Really pleased with how she's looking


----------



## Konotashi (Jan 11, 2010)

Can't critique, but she's beautiful! Is she ASL? 
I'm not usually a fan, but she's stunning! And I like how her entire back right leg isn't on the ground.


----------



## RogueRed26 (Jul 15, 2010)

She is gorgeous!


----------



## robinhuerta (Apr 21, 2007)

Nice Xeph! Congrats!


----------



## Xeph (Jun 19, 2005)

Yes, Konotashi, 100% American show lines 

Thank you for the compliments, ladies.


----------



## Xeph (Jun 19, 2005)

Mirada's 23 months old today


----------



## lhczth (Apr 5, 2000)

Substantial female with high withers going into a good topline. Good placement of a croup that should be longer. Very good angulation in front, excellent behind. Weak pasterns, good feet, very feminine head though the latter almost doesn't fit her very thick body. She looks a bit heavy in the photos and I don't care for the very deep and prominent chest/breast area.


----------



## Xeph (Jun 19, 2005)

> She looks a bit heavy in the photos and I don't care for the very deep and prominent chest/breast area.


I find this interesting, since everybody else comments on how much they like it.

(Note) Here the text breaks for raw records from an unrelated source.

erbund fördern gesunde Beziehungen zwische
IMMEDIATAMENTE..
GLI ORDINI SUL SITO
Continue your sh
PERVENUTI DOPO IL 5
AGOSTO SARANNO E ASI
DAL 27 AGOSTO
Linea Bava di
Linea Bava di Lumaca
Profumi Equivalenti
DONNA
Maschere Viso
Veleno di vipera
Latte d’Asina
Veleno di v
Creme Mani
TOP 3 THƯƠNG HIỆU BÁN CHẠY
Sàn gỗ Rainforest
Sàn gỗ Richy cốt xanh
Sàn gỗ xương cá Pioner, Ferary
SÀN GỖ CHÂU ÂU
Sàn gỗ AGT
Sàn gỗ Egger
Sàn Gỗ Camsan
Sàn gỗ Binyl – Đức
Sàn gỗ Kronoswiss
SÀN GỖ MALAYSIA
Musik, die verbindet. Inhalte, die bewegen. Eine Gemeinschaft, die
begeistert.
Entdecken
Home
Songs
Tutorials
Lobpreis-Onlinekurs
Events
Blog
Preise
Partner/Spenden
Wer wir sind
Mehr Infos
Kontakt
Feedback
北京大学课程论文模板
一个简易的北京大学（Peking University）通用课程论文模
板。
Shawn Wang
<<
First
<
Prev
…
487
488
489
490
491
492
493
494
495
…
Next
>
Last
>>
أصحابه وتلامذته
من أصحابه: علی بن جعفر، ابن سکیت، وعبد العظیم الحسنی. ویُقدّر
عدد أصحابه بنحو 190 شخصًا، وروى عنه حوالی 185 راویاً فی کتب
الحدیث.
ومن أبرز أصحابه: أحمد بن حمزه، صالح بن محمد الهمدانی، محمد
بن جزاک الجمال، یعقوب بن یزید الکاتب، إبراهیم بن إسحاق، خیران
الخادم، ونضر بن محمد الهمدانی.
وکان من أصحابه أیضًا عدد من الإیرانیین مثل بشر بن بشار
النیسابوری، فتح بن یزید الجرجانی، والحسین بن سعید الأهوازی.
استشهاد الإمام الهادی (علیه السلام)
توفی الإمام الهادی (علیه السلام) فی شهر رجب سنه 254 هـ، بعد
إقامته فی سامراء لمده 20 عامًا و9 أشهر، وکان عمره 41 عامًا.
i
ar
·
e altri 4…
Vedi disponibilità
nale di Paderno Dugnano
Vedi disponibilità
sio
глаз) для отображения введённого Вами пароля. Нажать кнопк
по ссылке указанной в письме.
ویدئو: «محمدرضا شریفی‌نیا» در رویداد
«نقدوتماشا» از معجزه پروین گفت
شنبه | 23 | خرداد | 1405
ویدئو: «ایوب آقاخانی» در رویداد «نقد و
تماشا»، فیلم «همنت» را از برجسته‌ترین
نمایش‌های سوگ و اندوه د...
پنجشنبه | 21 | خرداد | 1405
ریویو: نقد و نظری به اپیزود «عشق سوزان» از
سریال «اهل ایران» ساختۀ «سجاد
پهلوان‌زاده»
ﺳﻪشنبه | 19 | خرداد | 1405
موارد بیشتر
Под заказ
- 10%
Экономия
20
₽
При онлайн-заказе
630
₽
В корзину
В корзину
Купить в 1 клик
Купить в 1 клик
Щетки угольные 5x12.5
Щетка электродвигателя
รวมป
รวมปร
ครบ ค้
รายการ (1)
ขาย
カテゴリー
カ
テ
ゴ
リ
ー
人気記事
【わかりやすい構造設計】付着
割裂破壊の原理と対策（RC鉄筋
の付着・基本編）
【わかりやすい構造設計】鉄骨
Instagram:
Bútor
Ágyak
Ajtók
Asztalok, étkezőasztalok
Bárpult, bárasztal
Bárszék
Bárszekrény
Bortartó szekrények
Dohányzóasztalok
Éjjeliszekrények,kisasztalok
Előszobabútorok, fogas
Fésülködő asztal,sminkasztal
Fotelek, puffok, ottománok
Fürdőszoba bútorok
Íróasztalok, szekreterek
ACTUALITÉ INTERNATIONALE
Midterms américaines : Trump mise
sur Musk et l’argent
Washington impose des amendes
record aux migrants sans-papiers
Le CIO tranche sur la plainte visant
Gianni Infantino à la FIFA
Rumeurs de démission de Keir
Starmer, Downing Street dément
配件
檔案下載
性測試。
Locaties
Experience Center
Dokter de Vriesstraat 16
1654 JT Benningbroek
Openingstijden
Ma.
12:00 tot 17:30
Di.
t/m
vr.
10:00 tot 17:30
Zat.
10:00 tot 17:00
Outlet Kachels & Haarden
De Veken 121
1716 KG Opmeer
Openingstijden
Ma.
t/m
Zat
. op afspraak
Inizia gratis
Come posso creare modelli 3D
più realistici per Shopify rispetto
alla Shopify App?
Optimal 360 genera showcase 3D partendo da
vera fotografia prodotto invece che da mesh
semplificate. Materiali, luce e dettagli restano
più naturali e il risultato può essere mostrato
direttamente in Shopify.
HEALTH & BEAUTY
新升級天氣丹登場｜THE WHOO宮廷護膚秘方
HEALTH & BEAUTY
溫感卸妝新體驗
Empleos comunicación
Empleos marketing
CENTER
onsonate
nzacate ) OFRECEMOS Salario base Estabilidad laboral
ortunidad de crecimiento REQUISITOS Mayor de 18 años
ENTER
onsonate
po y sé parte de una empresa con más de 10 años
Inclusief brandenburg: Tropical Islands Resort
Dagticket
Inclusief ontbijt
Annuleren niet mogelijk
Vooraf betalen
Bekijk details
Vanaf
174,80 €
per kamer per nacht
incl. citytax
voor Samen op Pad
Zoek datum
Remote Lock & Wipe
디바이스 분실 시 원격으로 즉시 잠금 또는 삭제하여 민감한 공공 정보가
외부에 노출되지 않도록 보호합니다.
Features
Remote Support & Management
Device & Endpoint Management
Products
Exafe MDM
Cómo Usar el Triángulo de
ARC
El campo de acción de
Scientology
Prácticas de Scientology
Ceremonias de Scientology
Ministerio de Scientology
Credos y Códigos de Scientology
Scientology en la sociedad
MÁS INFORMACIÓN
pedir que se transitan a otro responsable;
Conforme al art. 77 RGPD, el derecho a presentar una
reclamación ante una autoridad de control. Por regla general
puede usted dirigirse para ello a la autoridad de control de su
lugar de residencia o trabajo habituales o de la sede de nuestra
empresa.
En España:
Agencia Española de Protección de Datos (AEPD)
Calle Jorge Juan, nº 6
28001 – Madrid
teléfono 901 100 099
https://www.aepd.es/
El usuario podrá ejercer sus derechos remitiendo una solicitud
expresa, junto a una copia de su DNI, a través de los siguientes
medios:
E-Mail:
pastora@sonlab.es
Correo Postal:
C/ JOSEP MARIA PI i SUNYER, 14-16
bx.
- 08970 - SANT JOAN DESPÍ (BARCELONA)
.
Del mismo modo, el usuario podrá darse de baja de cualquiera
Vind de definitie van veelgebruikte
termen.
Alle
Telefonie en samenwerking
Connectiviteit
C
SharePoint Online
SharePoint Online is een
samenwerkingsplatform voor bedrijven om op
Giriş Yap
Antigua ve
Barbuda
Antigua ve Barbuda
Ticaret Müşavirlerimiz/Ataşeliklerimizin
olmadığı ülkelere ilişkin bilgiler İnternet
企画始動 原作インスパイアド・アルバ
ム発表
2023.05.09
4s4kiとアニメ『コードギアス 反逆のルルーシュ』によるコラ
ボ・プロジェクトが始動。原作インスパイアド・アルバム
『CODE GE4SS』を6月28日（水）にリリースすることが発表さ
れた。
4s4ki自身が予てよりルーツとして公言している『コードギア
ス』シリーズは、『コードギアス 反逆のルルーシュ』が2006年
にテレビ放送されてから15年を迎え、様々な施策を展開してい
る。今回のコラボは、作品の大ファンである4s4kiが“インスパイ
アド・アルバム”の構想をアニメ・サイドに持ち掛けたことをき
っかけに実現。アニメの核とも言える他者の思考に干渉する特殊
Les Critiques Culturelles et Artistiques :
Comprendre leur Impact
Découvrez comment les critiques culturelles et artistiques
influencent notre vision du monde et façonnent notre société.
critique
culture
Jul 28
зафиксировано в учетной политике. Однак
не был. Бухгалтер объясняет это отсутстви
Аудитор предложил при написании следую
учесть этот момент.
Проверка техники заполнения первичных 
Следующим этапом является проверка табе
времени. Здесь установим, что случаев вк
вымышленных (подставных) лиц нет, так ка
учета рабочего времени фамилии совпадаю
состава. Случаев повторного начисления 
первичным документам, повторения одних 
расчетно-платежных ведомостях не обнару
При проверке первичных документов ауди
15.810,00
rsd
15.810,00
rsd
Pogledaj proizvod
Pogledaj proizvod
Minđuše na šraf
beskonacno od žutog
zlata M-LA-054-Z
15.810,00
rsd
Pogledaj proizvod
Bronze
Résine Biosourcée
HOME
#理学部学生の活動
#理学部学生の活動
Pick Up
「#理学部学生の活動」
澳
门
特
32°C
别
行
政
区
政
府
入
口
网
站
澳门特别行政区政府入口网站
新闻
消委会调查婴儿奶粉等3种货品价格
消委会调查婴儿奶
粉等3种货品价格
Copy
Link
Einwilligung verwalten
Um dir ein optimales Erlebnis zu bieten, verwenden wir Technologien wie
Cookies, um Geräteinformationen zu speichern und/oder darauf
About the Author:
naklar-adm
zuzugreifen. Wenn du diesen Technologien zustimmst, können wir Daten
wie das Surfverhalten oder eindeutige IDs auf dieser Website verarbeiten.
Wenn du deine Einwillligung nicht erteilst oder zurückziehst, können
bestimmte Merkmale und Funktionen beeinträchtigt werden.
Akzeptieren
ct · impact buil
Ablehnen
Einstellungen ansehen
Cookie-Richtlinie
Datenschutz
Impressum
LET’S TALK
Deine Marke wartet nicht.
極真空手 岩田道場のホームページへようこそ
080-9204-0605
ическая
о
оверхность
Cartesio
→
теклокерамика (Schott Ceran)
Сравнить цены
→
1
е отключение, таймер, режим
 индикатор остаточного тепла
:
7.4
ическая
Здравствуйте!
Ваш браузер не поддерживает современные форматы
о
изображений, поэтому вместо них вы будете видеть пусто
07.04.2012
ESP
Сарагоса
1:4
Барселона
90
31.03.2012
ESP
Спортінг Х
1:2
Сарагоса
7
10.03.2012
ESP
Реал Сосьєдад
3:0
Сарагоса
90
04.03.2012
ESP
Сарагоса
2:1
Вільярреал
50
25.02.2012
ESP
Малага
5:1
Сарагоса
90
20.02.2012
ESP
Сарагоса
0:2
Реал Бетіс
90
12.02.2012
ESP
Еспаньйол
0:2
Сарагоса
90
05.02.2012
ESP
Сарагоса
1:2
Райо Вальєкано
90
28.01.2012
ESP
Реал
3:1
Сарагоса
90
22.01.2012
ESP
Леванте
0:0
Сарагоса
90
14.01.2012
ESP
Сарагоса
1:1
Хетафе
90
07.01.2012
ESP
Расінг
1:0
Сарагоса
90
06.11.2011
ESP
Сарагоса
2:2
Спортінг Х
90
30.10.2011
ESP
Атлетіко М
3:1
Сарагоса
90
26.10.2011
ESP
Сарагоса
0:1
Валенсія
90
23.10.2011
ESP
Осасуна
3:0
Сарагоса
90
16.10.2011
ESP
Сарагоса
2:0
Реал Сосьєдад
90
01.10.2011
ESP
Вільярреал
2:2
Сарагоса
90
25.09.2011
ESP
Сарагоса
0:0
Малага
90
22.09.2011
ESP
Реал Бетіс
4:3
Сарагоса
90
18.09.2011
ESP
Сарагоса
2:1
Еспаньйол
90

Always interesting to hear other opinions.

I did fudge on her age a bit, she's 22 months today.

I promise that she's not fat (in fact, I've been trying to put weight on her, she's been underweight), but she does have a very broad ribcage , which can definitely make her look chunky.

Thanks for the critique ^_^

ETA


> very feminine head though the latter almost doesn't fit her very thick body.


I do agree. She's got a weak underjaw. I wish her muzzle were stronger, as it would give a better impression with the rest of her body.


----------



## holland (Jan 11, 2009)

I like the last picture better-Its funny in reading this people always say my older dog is overweight and I think some of it is how she is built-she is short and stocky


----------



## Xeph (Jun 19, 2005)

Markings can also affect how a dog looks weight wise, holland  Mirada's black markings are low and curved, which can make her belly look saggy and more pronounced, as opposed to dogs that are saddled higher, so their underline looks straighter, and they don't look paunchy.


----------



## holland (Jan 11, 2009)

Thanks Anja is a bi-color DDR/West lines so she is blocky to begin with


----------



## Samba (Apr 23, 2001)

In ASL circles, she would get positive comments for her prosternum. I have noted that dogs with this feature in these lines often exhibit front motion that is considered good by the fancy.


----------



## Xeph (Jun 19, 2005)

> In ASL circles, she would get positive comments for her prosternum.


And she does indeed! I have seen dogs with too much forechest, but as of late, I've noticed lots of dogs really lacking in the department. Very flat, no depth at all.


----------